A TRUST-REGION INTERIOR-POINT TECHNIQUE TO SOLVE MULTI-OBJECTIVE OPTIMIZATION PROBLEMS AND ITS APPLICATION TO A TUBERCULOSIS OPTIMAL CONTROL PROBLEM

We introduce a trust-region interior-point technique to generate the Pareto optimal solution for multi-objective optimization problems. The Pascoletti-Serafini scalarization technique is utilized to convert a multi-objective optimization problem into a set of single-objective optimization subproblems. Then, the subproblems are solved by a trust-region interior-point method. Using the sequential quadratic programming technique, the algorithm proceeds through a sequence of barrier problems.

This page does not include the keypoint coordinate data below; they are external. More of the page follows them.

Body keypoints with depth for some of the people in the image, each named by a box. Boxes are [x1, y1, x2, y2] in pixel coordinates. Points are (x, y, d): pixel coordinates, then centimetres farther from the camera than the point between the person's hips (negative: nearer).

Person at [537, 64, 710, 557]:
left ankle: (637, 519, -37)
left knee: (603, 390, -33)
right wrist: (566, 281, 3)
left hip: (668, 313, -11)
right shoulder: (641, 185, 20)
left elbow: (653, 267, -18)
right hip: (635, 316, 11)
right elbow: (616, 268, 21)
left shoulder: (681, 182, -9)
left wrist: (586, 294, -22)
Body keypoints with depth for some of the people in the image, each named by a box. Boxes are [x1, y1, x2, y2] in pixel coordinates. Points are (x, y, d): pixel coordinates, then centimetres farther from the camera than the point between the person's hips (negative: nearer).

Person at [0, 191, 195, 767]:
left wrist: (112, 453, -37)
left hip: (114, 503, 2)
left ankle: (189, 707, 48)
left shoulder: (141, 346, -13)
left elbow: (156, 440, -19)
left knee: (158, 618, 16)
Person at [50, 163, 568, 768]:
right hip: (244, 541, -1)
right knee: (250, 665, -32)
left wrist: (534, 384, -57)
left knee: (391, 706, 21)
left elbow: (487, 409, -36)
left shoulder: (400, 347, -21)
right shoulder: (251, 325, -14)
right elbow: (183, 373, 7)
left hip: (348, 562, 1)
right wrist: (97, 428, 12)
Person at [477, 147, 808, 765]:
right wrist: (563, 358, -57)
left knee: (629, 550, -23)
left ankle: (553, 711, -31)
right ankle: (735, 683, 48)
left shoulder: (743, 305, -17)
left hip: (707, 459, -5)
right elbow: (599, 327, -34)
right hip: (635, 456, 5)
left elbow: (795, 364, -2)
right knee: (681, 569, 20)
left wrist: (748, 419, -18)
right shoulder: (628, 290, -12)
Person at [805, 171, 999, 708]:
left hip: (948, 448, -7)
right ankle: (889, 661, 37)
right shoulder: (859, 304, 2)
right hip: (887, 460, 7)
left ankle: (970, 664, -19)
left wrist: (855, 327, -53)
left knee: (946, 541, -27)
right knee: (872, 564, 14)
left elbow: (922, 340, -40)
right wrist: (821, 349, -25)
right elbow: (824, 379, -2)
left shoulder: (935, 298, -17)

With the help of the stationary points of a merit function, we obtain stationary points of the objective function of the barrier problem. It is shown that the directions that are used to find the sequence of iterates of the proposed method are descent direction of the used merit function. To show the efficiency of the proposed method, we show its performance on some standard test problems. As an application, we apply the proposed algorithm to solve an optimal control problem for a tuberculosis model. The model problem is a minimization problem and it has two objectives: one is the sum of the active infections patient and persistent latent individual, and the other is the cost to implement the control strategies.